5. Genetic and Polygenic Contributions
- Hypertension is highly heritable (~30–50%)
- Monogenic forms (rare): Liddle syndrome (ENaC gain-of-function), glucocorticoid-remediable aldosteronism, Gordon syndrome (WNK kinase mutations)
- Common/polygenic: hundreds of SNPs each with small effect, involving Na⁺ transport, RAAS components, adrenergic receptors, and endothelial function
- As noted in the management guidelines (GLGCA, p. 17), "the contribution of these factors may differ among males and females"
6. Salt Sensitivity and Volume Dysregulation
- ~50% of hypertensives are salt-sensitive (BP rises with Na⁺ load)

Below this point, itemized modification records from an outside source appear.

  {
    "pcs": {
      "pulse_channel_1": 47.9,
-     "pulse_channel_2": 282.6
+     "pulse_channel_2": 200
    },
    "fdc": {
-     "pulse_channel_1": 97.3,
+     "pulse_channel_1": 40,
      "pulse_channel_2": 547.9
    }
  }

- More prevalent in Black populations, elderly, CKD, and diabetics
- Mechanisms: blunted renal dopamine response, RAAS over-activation, aldosterone excess, reduced renal medullary prostaglandins
7. Neuroinflammation and Immune Activation
- T lymphocytes (particularly Th17 cells) infiltrate the kidney and vasculature in hypertension
- Ang II drives T-cell activation → release of IL-17, TNF-α
- These cytokines promote renal Na⁺ retention and vascular inflammation
- An emerging mechanism explaining why anti-inflammatory pathways can lower BP experimentally
8. Obesity and Metabolic Factors
- Adipose tissue is a source of angiotensinogen (direct RAAS input)
- Leptin hypersecretion activates the SNS (renal and adrenal)

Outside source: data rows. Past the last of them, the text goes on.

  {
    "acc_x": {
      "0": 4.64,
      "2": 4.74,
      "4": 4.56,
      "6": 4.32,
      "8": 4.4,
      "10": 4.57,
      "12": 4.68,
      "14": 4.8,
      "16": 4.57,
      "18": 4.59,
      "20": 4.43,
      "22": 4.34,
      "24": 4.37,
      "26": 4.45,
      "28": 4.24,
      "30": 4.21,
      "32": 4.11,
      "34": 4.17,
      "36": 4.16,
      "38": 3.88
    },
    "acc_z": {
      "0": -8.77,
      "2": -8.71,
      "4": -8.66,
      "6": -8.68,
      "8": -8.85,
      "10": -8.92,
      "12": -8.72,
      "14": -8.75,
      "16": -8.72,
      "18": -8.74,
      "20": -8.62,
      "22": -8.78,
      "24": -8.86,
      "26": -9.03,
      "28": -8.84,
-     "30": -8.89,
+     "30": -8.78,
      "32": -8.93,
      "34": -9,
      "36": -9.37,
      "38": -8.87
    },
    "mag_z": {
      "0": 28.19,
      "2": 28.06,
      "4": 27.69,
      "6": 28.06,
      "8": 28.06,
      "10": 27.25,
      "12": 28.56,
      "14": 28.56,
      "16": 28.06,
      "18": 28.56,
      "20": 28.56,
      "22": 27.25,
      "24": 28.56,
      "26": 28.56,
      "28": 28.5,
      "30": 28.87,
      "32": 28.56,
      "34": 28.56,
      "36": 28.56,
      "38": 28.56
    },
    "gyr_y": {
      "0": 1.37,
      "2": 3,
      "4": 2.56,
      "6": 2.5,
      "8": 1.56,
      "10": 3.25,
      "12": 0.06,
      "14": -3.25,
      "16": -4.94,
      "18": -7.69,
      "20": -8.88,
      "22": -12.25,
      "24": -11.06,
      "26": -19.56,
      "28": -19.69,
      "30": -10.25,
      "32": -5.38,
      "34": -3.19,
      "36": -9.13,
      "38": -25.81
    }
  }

- Insulin resistance → hyperinsulinemia → Na⁺ retention, SNS activation
- Obstructive sleep apnea causes intermittent hypoxia → chemoreceptor activation → chronic SNS elevation
Integrated Model
Genetic predisposition + Environmental factors (Na⁺, obesity, stress)
↓
↑ RAAS + ↑ SNS + Renal Na⁺ retention
↓
↑ CO and/or ↑ PVR → Elevated BP
↓
Vascular remodeling + Endothelial dysfunction
↓
BP elevation becomes structural and self-sustaining
(Management of Elevated Blood Pressure and Hypertension, p. 17; Harrison's, p. 7634)

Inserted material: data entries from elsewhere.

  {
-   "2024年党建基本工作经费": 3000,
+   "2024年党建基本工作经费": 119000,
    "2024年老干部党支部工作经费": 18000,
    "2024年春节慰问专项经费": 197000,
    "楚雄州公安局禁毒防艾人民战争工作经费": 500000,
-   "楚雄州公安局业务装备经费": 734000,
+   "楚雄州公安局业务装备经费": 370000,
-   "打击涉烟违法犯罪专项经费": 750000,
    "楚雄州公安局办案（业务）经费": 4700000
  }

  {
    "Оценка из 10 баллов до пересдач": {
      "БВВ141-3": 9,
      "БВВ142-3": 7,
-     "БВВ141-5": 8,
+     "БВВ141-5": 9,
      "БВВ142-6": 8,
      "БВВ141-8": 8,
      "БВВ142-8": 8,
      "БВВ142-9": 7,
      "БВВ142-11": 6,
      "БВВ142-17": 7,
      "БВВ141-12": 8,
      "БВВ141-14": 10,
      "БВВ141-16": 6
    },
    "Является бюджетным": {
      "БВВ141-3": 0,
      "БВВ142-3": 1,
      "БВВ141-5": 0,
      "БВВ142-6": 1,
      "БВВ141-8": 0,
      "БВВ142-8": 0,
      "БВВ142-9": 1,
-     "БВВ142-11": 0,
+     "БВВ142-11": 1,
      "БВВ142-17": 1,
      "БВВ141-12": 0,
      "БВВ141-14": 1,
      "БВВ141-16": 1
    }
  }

Secondary Hypertension — Distinct Pathogenic Pathways
| Cause | Mechanism |
|---|
| Primary hyperaldosteronism | Autonomous aldosterone → Na⁺/water retention |
| Renal artery stenosis | ↓ Renal perfusion → ↑ renin → RAAS activation |
| Pheochromocytoma | Catecholamine excess → ↑ CO and ↑ PVR |
| Cushing's syndrome | Glucocorticoid-mediated Na⁺ retention, ↑ vascular reactivity |
| CKD | ↓ Nephron mass, volume overload, RAAS activation |
| Hypothyroidism | ↓ CO but ↑ PVR (diastolic HTN) |
Understanding these overlapping mechanisms is the basis for rational antihypertensive therapy — diuretics (volume), ACEi/ARBs (RAAS), beta-blockers (SNS/CO), CCBs (PVR), and aldosterone antagonists each target distinct nodes in the pathogenic cascade.